Here are some of photos of my Fairbanks & Cole banjo all strung up with its new gut strings. While this banjo is not a valuable antique, it is really fun to play and it sounds nice. According to the information on the net and the serial number on the banjo, it was made in 1890.
This banjo has a short scale of only 24 inches, so it is tuned to the key of A. It was in pretty bad shape when I bought it, so I had it restored to playability.
The tuning pegs are a modern addition, although they were on it when I bought it. The 5th string peg is new. Most of the MOP inlays are new. The skin head was on it when purchased. As far as I can tell, the tailpiece is original as are the brackets and hooks.
The fellow who restored the banjo put nylon strings on it at my request. But since I have found that I really like to play it, I have purchased a set of gut strings and strung it up as it was originally done.
The photo on the right is of the Fairbanks & Cole ivoroid tailpiece. On the underside of the tailpiece there are five circular indentations. Each indentation has a hole that comes out at the front of the main body of the tailpiece.
The string has a knot tied in the end of it. The knot sits in the indentation in the tailpiece. Then, it passes up through the hole in the main body of the tailpiece and down through the space between the main body and the bar across the top. It then loops around the bar once, back down through the space and out to the bridge. This wraps the string around the bar once. I wrapped it so that the string comes off the bottom of the bar to move the strings closer to the head as they go toward the bridge.
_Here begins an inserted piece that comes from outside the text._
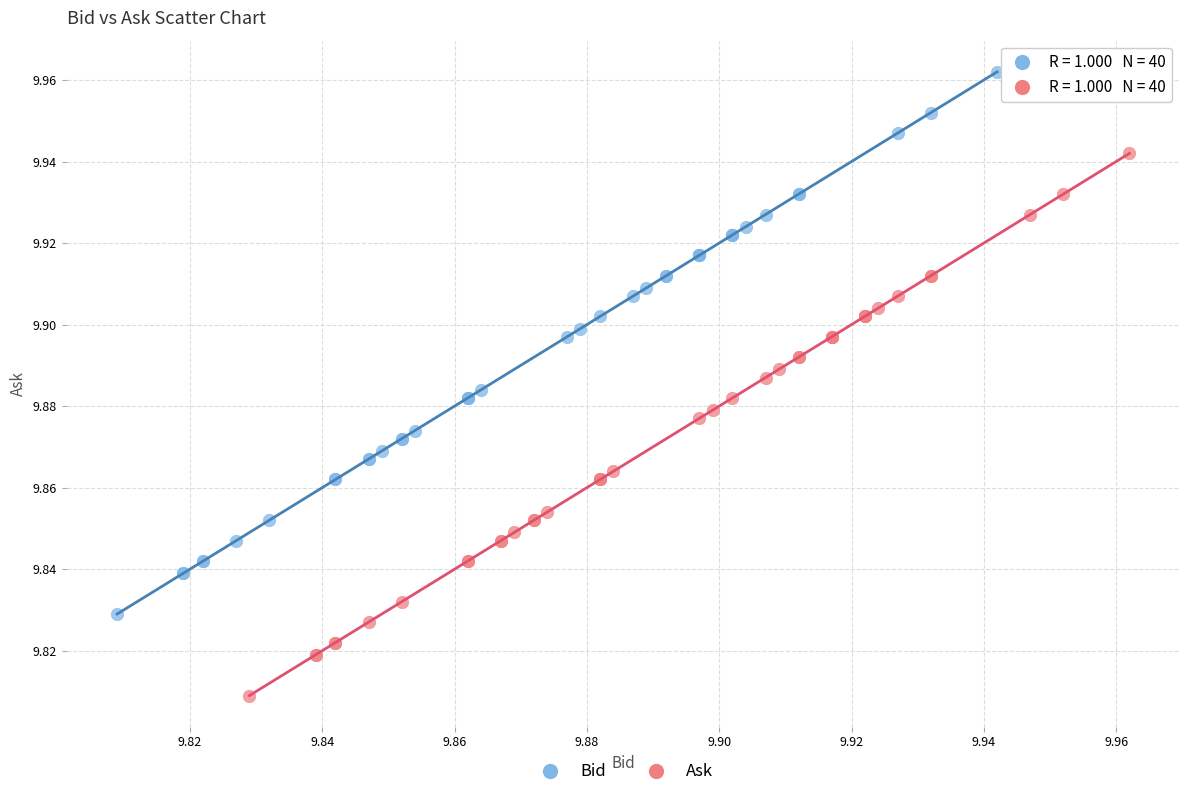

Which series reaches the minimum Y coordinate?

Ask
It is a bit difficult to see in the photo, so here is a second photo where you can see that the strings wrap around the bar in the slots provided. You cannot see where the strings are knotted because the knots are underneath the tailpiece.
Compared to the nylon strings, the gut strings seem very light and responsive. They take a very light touch to make them play. They are a bit more quiet than the nylon, but the note separation is very good.
All-in-all, I am pleased with the results of the gut strings.
The construction of the banjo is very basic and simple.
The rim is full spun with bright metal. The hooks are round, and there are 20 of them around the hoop.
As we move closer in, it is a bit more evident how the hooks and tension hoop work.
You can see that the tension hoop is neither grooved nor nothched. Instead, it seems to be rabbeted. It is like a grooved hoop, but there is no inside wall. The hooks are flattened on the side which faces the head.
On the inside of the banjo we have slotted screws holding the shoes. This marks the banjo as a low end instrument since the more expensive instruments had hexagonal heads on the screws.
A basic shot of the inside. Look at the beautiful red color of the wood in this banjo. I think that it is mahogony. The fretboard is dyed black.
Here you can see the wavy Fairbanks & Cole logo stamped on the dowel stick, which identifies the banjo as having been made after the split between the two partners.
And the Trademark stamp.
The tail end of the dowel stick is just plain
and the head end, has a strange little screw holding the neck in place.